- Página -
□ □ □ □
No me sorprendió mucho saber que mi anfitrión consideraba como
natural el que el nacional–socialismo fuera infiltrándose en Holanda, y que
tuviera muchos simpatizantes. Se mostró muy explicito con respecto a sus
temores, que giraban en torno del problema religioso. Temía ser obligado a
renegar de sus creencias católicas, que estaban profundamente arraigadas
en su alma. Sólo pude responderle que consideraba que la religión era algo
de suma importancia y que nada tenía que ver con la política.
La tarde del día siguiente pasé por Utrecht con mi columna. Y, al fin,
llegué a Amersfoort, acantonamiento de mi regimiento de Artillería. No
tardando mucho pasé a formar parte del Estado Mayor. Y en julio de 1940
fui incorporado en mi condición de oficial subalterno. Mi superior más
inmediato era el capitán Schâfer, ingeniero, al que me unía una sincera
amistad. Cuando nos encontrábamos no me sentía ante él como ante un
superior; me hallaba con un amigo que había compartido conmigo los días
en que, en Viena, nos dedicábamos a las carreras de coches. Nos reuníamos
muchas veces cuando no estábamos de servicio, y pasábamos juntos
agradabilísimas veladas que, después, recordábamos con deleite. Incluso el
comandante de mi regimiento, Hansen, no me trataba como tal superior.
□ □ □ □
- Datos extraídos -
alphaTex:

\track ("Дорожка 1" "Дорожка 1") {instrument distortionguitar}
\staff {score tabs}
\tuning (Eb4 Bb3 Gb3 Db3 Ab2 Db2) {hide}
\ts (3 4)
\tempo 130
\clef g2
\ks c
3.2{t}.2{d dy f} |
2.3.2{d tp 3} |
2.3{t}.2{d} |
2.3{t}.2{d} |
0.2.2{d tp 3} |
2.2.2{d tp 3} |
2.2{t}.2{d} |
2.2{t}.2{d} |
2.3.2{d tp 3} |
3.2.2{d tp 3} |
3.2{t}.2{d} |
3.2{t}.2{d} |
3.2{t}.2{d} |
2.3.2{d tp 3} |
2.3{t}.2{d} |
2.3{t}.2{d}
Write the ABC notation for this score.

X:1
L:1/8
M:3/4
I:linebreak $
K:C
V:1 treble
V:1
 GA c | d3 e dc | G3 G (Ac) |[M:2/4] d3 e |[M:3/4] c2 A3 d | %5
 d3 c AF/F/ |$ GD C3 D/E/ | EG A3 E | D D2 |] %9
□ □ □ □
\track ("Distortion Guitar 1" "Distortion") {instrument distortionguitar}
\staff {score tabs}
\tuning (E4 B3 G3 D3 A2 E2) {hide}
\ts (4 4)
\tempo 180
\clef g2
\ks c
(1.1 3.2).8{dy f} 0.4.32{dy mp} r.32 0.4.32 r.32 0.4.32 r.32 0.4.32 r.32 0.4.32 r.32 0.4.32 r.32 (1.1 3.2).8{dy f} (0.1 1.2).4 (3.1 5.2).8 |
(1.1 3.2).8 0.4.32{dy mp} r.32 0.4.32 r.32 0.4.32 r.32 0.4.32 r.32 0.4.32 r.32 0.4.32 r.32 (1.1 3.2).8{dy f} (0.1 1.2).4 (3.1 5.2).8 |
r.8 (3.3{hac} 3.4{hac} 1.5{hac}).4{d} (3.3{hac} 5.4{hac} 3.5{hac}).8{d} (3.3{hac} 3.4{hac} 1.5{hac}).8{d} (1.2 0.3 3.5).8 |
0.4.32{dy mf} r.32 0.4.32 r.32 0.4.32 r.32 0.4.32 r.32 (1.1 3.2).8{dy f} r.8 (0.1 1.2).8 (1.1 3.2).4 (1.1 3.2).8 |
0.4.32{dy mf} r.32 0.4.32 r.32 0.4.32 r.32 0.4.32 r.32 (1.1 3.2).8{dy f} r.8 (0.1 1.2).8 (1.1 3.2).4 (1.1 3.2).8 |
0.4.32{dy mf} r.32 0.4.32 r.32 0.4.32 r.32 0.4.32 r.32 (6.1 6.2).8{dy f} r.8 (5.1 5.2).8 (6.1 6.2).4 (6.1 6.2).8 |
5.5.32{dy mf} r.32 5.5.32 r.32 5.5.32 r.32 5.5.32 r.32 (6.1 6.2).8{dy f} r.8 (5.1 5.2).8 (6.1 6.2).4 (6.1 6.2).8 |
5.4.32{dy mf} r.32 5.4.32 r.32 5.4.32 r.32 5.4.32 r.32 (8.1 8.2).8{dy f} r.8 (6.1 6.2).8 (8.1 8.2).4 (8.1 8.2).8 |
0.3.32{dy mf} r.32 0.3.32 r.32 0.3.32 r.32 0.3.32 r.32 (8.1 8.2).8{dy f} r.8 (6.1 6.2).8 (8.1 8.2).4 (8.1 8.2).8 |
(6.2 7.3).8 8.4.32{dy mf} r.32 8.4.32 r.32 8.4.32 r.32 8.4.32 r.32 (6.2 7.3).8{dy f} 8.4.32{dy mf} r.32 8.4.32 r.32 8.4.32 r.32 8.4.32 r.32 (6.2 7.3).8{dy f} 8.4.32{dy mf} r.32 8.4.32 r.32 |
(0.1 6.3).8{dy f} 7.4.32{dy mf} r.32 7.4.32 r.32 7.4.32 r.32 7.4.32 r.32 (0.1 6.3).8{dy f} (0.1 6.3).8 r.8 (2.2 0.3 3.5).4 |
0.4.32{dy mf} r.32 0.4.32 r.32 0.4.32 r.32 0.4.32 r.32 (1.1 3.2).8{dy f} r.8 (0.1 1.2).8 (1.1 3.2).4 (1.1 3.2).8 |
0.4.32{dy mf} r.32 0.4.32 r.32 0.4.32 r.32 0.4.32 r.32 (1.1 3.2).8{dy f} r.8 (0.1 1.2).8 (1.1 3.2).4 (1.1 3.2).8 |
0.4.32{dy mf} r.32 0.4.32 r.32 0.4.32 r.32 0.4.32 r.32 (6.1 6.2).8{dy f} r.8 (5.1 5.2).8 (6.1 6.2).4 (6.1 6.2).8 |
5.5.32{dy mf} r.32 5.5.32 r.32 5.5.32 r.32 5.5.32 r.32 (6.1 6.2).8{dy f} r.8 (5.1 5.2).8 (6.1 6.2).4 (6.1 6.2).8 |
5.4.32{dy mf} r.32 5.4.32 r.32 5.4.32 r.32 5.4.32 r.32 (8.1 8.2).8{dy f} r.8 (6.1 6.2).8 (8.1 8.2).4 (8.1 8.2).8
□ □ □ □
- Trabajo por hacer -
A – En el relato de la página, ¿en qué ciudad estaba acantonado el regimiento de Artillería?
B – Retoma el relato de la página sobre el regimiento de Artillería y continúalo a partir de su última oración.

- Resultados del ejercicio -
A – En Amersfoort.

B –
Estaba en el ejército desde hacía años y era un veterano de la primera
guerra mundial. Sus "pinceladas poéticas" –era escritor, cosa de la que me
enteré más tarde–, le hacían extraordinariamente simpático. Se mostraba
sumamente correcto, y no nos "pasaba" nada.
Los camaradas de mi sección me recibieron amablemente, a pesar de
considerarme "el nuevo". Pero lo que más nos alegró a todos, sin excepción
alguna, fue la concesión de un permiso, dado en grupos, para visitar a
nuestros familiares.
Ver que mi patria tomaba con calma las limitaciones traídas consigo por
la guerra, me tranquilizó mucho. Todos los habitantes de la retaguardia
aceptaban, como una cosa natural, el racionamiento; no se quejaban por
comer carne sólo dos veces por semana y de tener que tomar leche en
polvo. Pero, en contraste con esto, los niños no carecían de nada. Era
sabido que el Estado hacía todo lo posible para velar por todos, dentro de
sus posibilidades.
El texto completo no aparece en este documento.